EXERCISE REQUIREMENTS
Print the records below exactly, and do not carry over any picture.

╭──

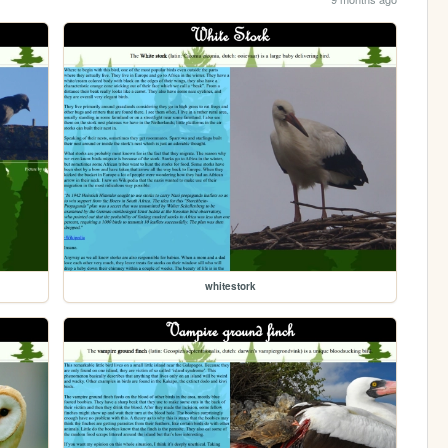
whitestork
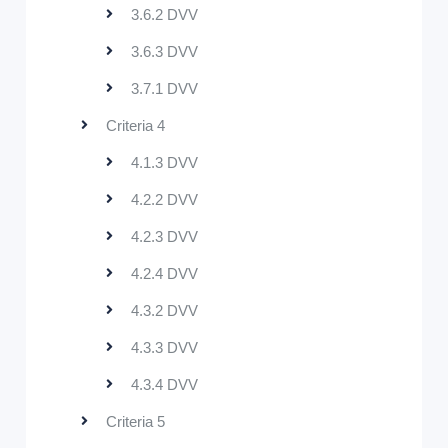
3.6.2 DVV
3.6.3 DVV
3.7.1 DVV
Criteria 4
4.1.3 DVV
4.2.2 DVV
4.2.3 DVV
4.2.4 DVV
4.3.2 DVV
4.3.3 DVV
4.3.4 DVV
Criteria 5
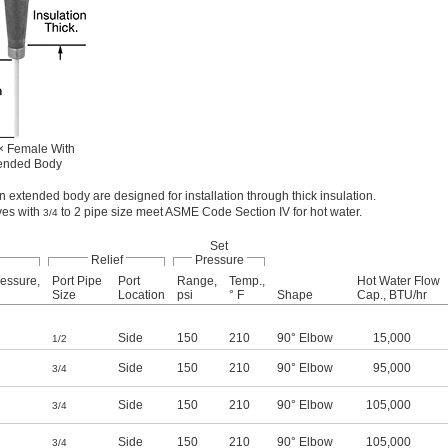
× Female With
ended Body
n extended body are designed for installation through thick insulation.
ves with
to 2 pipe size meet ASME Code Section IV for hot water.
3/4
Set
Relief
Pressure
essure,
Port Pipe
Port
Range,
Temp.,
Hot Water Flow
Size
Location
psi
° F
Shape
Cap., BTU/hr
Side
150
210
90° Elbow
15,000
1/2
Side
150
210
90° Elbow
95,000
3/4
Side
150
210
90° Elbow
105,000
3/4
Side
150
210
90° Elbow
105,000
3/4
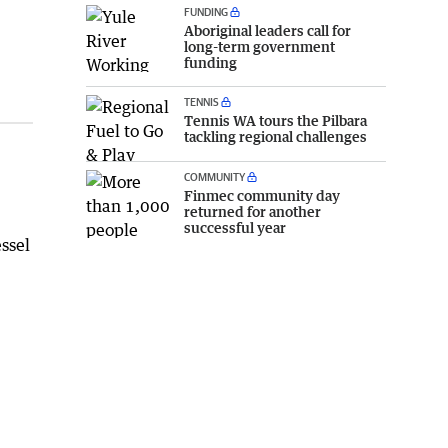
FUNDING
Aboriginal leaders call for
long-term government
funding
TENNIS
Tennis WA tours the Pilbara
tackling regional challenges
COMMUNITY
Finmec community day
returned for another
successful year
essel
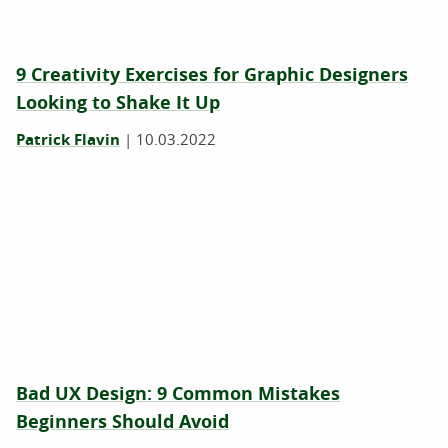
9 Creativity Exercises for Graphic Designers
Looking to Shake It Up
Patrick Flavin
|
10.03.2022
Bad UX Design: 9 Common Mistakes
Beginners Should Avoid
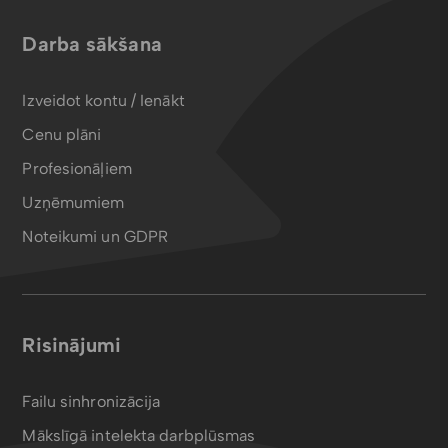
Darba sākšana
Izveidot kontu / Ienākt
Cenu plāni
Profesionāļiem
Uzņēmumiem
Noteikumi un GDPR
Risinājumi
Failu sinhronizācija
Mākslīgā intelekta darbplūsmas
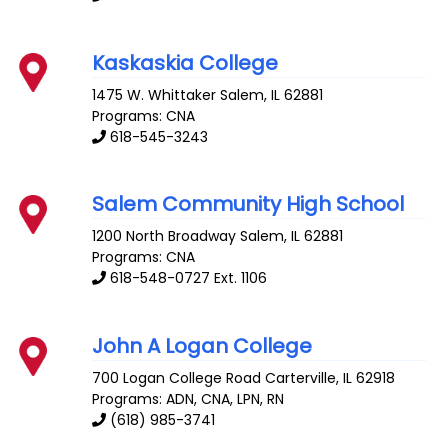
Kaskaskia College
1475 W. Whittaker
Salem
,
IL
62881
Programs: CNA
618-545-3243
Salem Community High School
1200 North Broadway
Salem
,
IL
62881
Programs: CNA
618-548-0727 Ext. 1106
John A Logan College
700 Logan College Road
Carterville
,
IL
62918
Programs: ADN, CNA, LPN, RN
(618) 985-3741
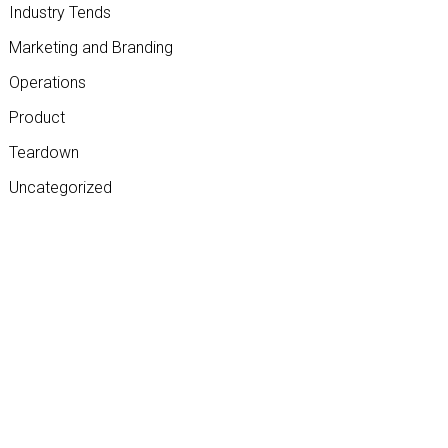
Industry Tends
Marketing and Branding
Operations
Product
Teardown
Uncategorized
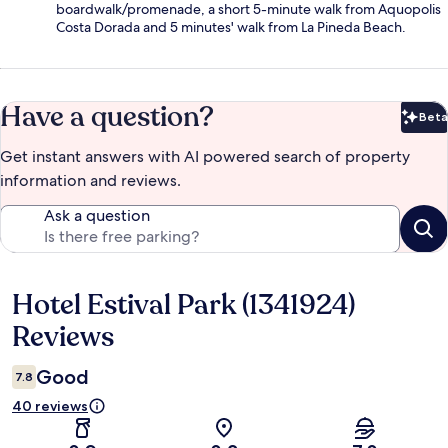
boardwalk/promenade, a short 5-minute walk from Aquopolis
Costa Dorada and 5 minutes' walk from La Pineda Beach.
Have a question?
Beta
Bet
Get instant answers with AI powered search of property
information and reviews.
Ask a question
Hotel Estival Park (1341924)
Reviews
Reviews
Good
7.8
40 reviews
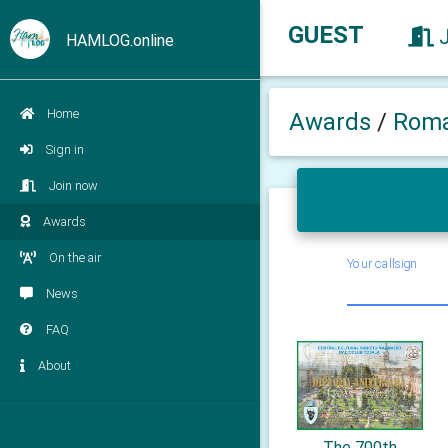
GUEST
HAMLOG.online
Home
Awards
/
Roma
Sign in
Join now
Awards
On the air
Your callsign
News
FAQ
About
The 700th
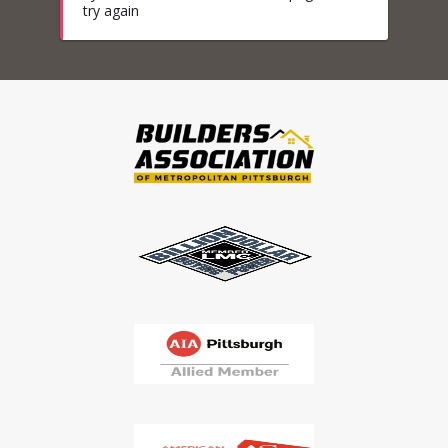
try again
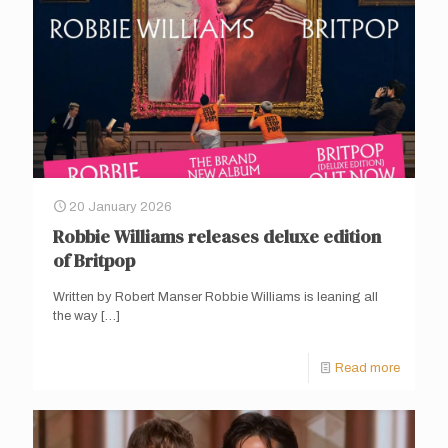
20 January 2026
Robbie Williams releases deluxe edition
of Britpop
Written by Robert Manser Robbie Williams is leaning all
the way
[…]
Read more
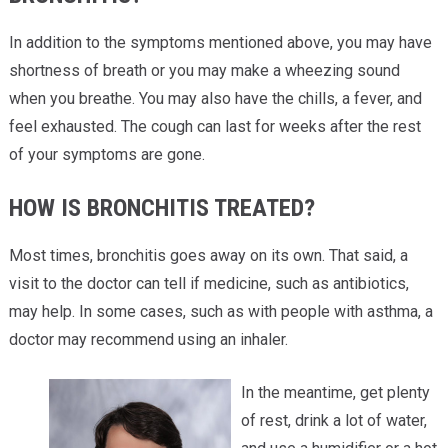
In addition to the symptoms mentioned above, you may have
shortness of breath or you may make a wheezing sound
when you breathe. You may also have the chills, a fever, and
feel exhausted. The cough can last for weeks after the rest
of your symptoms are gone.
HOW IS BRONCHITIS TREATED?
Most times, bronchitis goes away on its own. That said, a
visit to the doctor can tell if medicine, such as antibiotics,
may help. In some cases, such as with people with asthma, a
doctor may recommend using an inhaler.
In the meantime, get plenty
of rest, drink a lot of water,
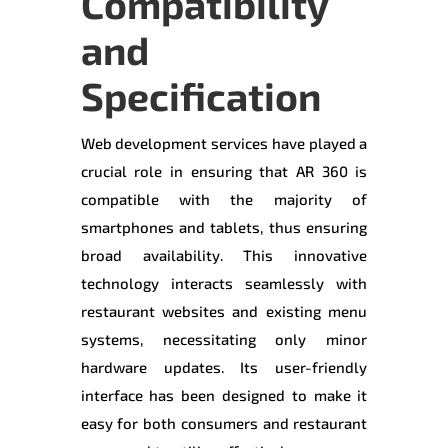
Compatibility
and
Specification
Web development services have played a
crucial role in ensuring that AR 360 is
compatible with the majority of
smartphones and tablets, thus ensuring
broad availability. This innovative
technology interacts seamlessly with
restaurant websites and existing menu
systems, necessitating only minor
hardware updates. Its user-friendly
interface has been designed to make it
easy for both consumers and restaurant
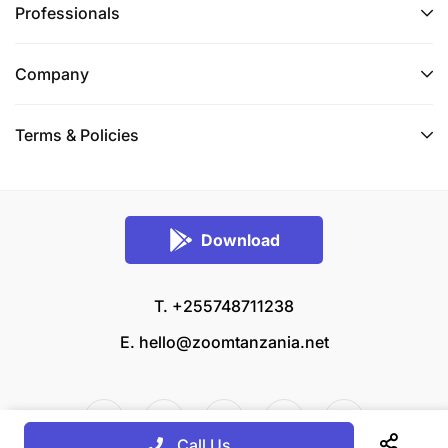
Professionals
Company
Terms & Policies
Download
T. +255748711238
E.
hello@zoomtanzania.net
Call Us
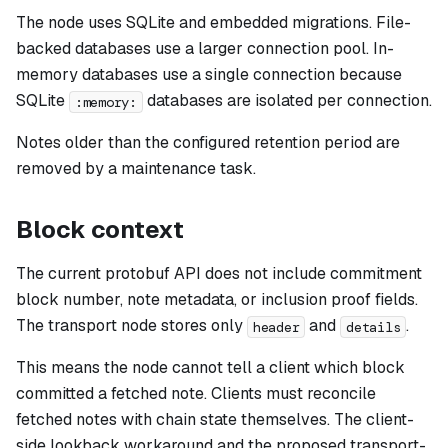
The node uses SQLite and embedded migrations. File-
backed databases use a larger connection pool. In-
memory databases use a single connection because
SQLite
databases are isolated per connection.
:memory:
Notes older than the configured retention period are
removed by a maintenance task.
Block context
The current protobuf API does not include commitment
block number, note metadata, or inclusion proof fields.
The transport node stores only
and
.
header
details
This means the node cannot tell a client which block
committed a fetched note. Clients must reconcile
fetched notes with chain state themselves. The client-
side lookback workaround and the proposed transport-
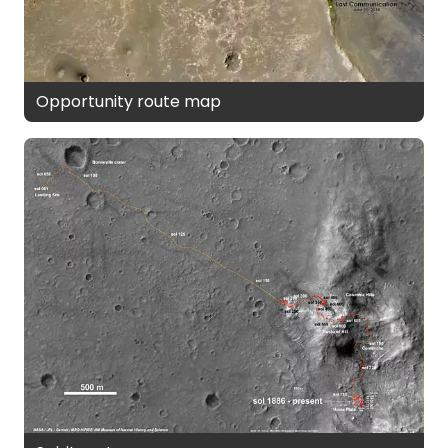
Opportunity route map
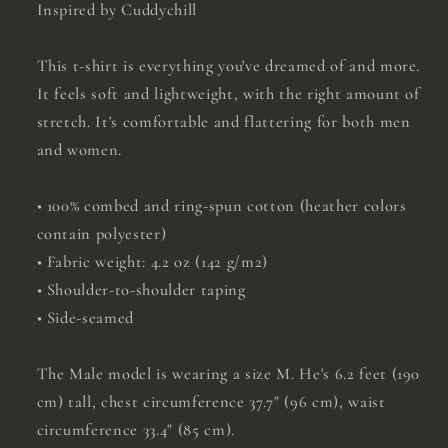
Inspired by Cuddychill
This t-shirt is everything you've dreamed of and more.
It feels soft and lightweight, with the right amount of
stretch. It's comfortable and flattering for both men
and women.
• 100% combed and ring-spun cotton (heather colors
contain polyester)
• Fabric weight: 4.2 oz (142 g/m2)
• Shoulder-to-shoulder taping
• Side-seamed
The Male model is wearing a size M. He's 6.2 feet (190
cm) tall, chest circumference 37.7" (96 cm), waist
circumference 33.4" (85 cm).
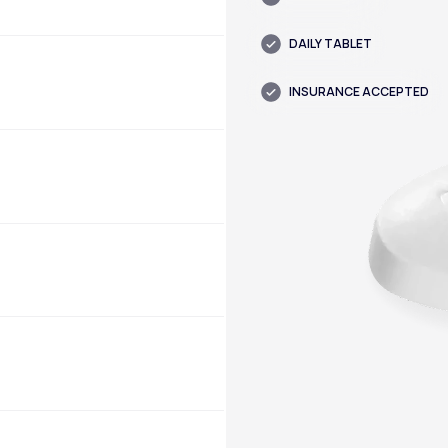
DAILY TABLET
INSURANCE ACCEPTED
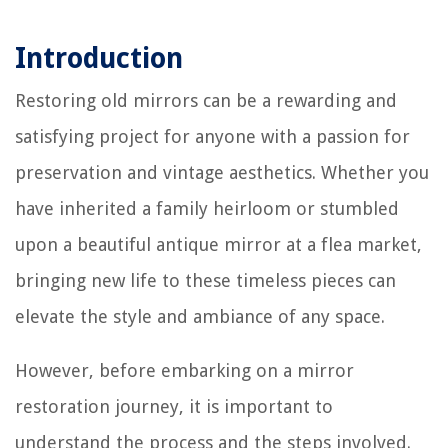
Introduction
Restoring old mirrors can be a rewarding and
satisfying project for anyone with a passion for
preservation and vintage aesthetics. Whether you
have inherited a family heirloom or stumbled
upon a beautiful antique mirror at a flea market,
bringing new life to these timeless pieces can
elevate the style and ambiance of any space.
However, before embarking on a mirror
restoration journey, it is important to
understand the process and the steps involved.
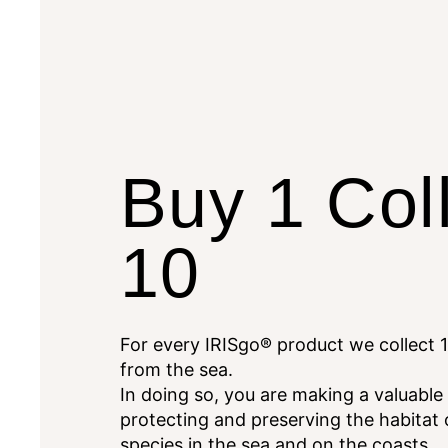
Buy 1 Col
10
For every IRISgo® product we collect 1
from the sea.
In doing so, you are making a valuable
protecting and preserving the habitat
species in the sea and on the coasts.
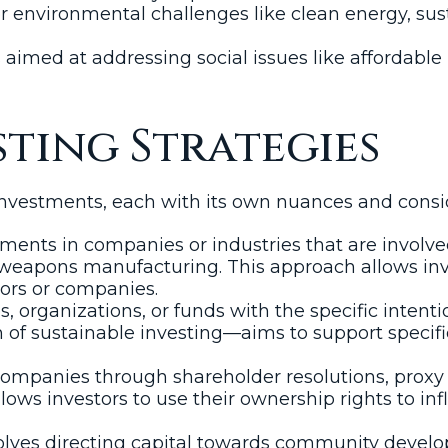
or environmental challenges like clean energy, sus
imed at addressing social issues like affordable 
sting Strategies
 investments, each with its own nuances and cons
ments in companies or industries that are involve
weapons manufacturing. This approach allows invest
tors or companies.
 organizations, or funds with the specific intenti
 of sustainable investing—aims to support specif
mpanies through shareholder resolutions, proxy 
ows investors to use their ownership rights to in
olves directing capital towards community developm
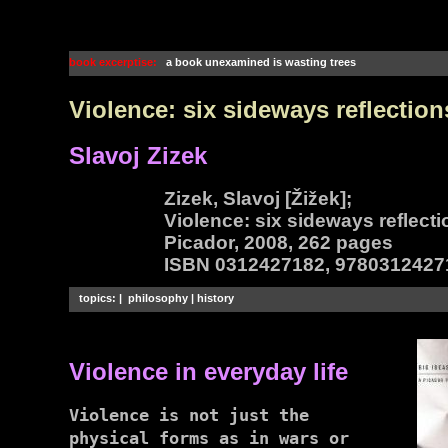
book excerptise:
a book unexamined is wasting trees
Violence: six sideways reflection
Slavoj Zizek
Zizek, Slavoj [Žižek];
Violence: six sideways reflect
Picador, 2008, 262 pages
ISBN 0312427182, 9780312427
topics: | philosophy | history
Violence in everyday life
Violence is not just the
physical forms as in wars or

╰──

SOLUTION TO THIS TASK
whitestork
3.6.2 DVV
3.6.3 DVV
3.7.1 DVV
Criteria 4
4.1.3 DVV
4.2.2 DVV
4.2.3 DVV
4.2.4 DVV
4.3.2 DVV
4.3.3 DVV
4.3.4 DVV
Criteria 5
× Female With
ended Body
n extended body are designed for installation through thick insulation.
ves with
to 2 pipe size meet ASME Code Section IV for hot water.
3/4
Set
Relief
Pressure
essure,
Port Pipe
Port
Range,
Temp.,
Hot Water Flow
Size
Location
psi
° F
Shape
Cap., BTU/hr
Side
150
210
90° Elbow
15,000
1/2
Side
150
210
90° Elbow
95,000
3/4
Side
150
210
90° Elbow
105,000
3/4
Side
150
210
90° Elbow
105,000
3/4
FUNDING
Aboriginal leaders call for
long-term government
funding
TENNIS
Tennis WA tours the Pilbara
tackling regional challenges
COMMUNITY
Finmec community day
returned for another
successful year
essel
9 Creativity Exercises for Graphic Designers
Looking to Shake It Up
Patrick Flavin
|
10.03.2022
Bad UX Design: 9 Common Mistakes
Beginners Should Avoid
Darba sākšana
Izveidot kontu / Ienākt
Cenu plāni
Profesionāļiem
Uzņēmumiem
Noteikumi un GDPR
Risinājumi
Failu sinhronizācija
Mākslīgā intelekta darbplūsmas
Kaskaskia College
1475 W. Whittaker
Salem
,
IL
62881
Programs: CNA
618-545-3243
Salem Community High School
1200 North Broadway
Salem
,
IL
62881
Programs: CNA
618-548-0727 Ext. 1106
John A Logan College
700 Logan College Road
Carterville
,
IL
62918
Programs: ADN, CNA, LPN, RN
(618) 985-3741
Industry Tends
Marketing and Branding
Operations
Product
Teardown
Uncategorized
boardwalk/promenade, a short 5-minute walk from Aquopolis
Costa Dorada and 5 minutes' walk from La Pineda Beach.
Have a question?
Beta
Bet
Get instant answers with AI powered search of property
information and reviews.
Ask a question
Hotel Estival Park (1341924)
Reviews
Reviews
Good
7.8
40 reviews
GUEST
HAMLOG.online
Home
Awards
/
Roma
Sign in
Join now
Awards
On the air
Your callsign
News
FAQ
About
The 700th
try again
20 January 2026
Robbie Williams releases deluxe edition
of Britpop
Written by Robert Manser Robbie Williams is leaning all
the way
[…]
Read more
In addition to the symptoms mentioned above, you may have
shortness of breath or you may make a wheezing sound
when you breathe. You may also have the chills, a fever, and
feel exhausted. The cough can last for weeks after the rest
of your symptoms are gone.
HOW IS BRONCHITIS TREATED?
Most times, bronchitis goes away on its own. That said, a
visit to the doctor can tell if medicine, such as antibiotics,
may help. In some cases, such as with people with asthma, a
doctor may recommend using an inhaler.
In the meantime, get plenty
of rest, drink a lot of water,
Compatibility
and
Specification
Web development services have played a
crucial role in ensuring that AR 360 is
compatible with the majority of
smartphones and tablets, thus ensuring
broad availability. This innovative
technology interacts seamlessly with
restaurant websites and existing menu
systems, necessitating only minor
hardware updates. Its user-friendly
interface has been designed to make it
easy for both consumers and restaurant
Professionals
Company
Terms & Policies
Download
T. +255748711238
E.
hello@zoomtanzania.net
Call Us
The node uses SQLite and embedded migrations. File-
backed databases use a larger connection pool. In-
memory databases use a single connection because
SQLite
databases are isolated per connection.
:memory:
Notes older than the configured retention period are
removed by a maintenance task.
Block context
The current protobuf API does not include commitment
block number, note metadata, or inclusion proof fields.
The transport node stores only
and
.
header
details
This means the node cannot tell a client which block
committed a fetched note. Clients must reconcile
fetched notes with chain state themselves. The client-
side lookback workaround and the proposed transport-
Opportunity route map
Inspired by Cuddychill
This t-shirt is everything you've dreamed of and more.
It feels soft and lightweight, with the right amount of
stretch. It's comfortable and flattering for both men
and women.
• 100% combed and ring-spun cotton (heather colors
contain polyester)
• Fabric weight: 4.2 oz (142 g/m2)
• Shoulder-to-shoulder taping
• Side-seamed
The Male model is wearing a size M. He's 6.2 feet (190
cm) tall, chest circumference 37.7" (96 cm), waist
circumference 33.4" (85 cm).
DAILY TABLET
INSURANCE ACCEPTED
Introduction
Restoring old mirrors can be a rewarding and
satisfying project for anyone with a passion for
preservation and vintage aesthetics. Whether you
have inherited a family heirloom or stumbled
upon a beautiful antique mirror at a flea market,
bringing new life to these timeless pieces can
elevate the style and ambiance of any space.
However, before embarking on a mirror
restoration journey, it is important to
understand the process and the steps involved.
Buy 1 Col
10
For every IRISgo® product we collect 1
from the sea.
In doing so, you are making a valuable
protecting and preserving the habitat
species in the sea and on the coasts.
or environmental challenges like clean energy, sus
imed at addressing social issues like affordable 
sting Strategies
 investments, each with its own nuances and cons
ments in companies or industries that are involve
weapons manufacturing. This approach allows invest
tors or companies.
 organizations, or funds with the specific intenti
 of sustainable investing—aims to support specif
mpanies through shareholder resolutions, proxy 
ows investors to use their ownership rights to in
olves directing capital towards community developm
book excerptise:
a book unexamined is wasting trees
Violence: six sideways reflection
Slavoj Zizek
Zizek, Slavoj [Žižek];
Violence: six sideways reflect
Picador, 2008, 262 pages
ISBN 0312427182, 9780312427
topics: | philosophy | history
Violence in everyday life
Violence is not just the
physical forms as in wars or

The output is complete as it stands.